JOB 1
From the practice guide, write out the passage from "Practice on days" to "In 5 years?", word for word.
JOB 2
Decide whether each statement agrees with the practice guide, answering yes or no and quoting the words that settle it: (a) Regular practice, even a small amount, is called better than a long session once a week. (b) The guide suggests sitting on the edge of your bed to practice. (c) A metronome is among the things needed to practice.
— begin SOURCE PASSAGE —
When you are told to practice, do you feel overwhelmed, frustrated or confused? When faced with a new piece of music to prepare, do you wonder “where do I start? What do I do?”
If this sounds like you, you’re gonna LOVE this! The following information will tell you exactly what to do when you practice. If you follow the instructions here, you will be able to learn any music, no matter how difficult or long. It will help you develop a “Game Plan” for success.
“WHEN SHOULD I PRACTICE?”
Practice on days that you eat. Regular practice - even a small amount - is better than a 2-3 hour “cram session” once a week.
“WHERE DO I PRACTICE?”
You need a place with NO distractions. BE ALONE!
“WHAT DO I NEED TO HAVE TO PRACTICE?”
Instrument, music, music stand, metronome, valve oil/reeds, etc., a straight backed chair (DO NOT try to sit on the edge of your bed and read music off the floor!), a pencil with an eraser, a cassette tape and recorder and this packet of practice info.
“HOW LONG DO I HAVE TO PRACTICE?”
That depends on what you want to accomplish. How much better do you want to be? What do you want to be able to play tomorrow? Next week? Next month? Next year? In 2 years? In 5 years?
— end SOURCE PASSAGE —
— begin RECORDS SHOWN —
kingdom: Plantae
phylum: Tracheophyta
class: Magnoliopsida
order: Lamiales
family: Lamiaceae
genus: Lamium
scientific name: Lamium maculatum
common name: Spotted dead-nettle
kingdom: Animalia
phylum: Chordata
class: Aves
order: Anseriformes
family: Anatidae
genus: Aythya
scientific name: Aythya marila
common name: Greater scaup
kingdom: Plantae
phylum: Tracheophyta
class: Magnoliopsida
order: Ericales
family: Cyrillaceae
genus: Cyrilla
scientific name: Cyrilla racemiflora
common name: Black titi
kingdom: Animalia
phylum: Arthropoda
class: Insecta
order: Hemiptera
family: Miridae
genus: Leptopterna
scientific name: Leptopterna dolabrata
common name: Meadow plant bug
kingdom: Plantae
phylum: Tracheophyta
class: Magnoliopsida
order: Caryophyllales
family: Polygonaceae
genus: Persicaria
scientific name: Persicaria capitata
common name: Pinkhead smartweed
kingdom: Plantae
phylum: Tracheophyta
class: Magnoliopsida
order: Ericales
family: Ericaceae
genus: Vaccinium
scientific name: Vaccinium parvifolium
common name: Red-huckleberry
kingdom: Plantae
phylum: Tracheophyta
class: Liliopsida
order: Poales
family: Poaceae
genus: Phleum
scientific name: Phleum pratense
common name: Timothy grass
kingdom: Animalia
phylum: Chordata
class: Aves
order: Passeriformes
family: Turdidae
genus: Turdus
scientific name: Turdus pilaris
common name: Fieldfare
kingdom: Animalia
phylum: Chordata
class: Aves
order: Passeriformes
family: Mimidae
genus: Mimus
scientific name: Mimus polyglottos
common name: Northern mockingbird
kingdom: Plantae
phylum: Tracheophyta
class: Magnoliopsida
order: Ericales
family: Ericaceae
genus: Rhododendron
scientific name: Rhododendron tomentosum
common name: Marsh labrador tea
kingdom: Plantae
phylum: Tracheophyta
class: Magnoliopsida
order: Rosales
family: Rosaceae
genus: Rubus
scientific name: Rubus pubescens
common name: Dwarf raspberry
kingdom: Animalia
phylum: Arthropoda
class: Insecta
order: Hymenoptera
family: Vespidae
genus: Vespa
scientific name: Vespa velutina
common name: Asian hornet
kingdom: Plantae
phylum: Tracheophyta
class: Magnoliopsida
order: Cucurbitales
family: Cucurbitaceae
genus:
— end RECORDS SHOWN —
FINISHED ANSWER 1
Practice on days that you eat. Regular practice - even a small amount - is better than a 2-3 hour “cram session” once a week.
“WHERE DO I PRACTICE?”
You need a place with NO distractions. BE ALONE!
“WHAT DO I NEED TO HAVE TO PRACTICE?”
Instrument, music, music stand, metronome, valve oil/reeds, etc., a straight backed chair (DO NOT try to sit on the edge of your bed and read music off the floor!), a pencil with an eraser, a cassette tape and recorder and this packet of practice info.
“HOW LONG DO I HAVE TO PRACTICE?”
That depends on what you want to accomplish. How much better do you want to be? What do you want to be able to play tomorrow? Next week? Next month? Next year? In 2 years? In 5 years?

FINISHED ANSWER 2
(a) Yes: "Regular practice - even a small amount - is better than a 2-3 hour “cram session” once a week."
(b) No: "DO NOT try to sit on the edge of your bed and read music off the floor!"
(c) Yes: "Instrument, music, music stand, metronome"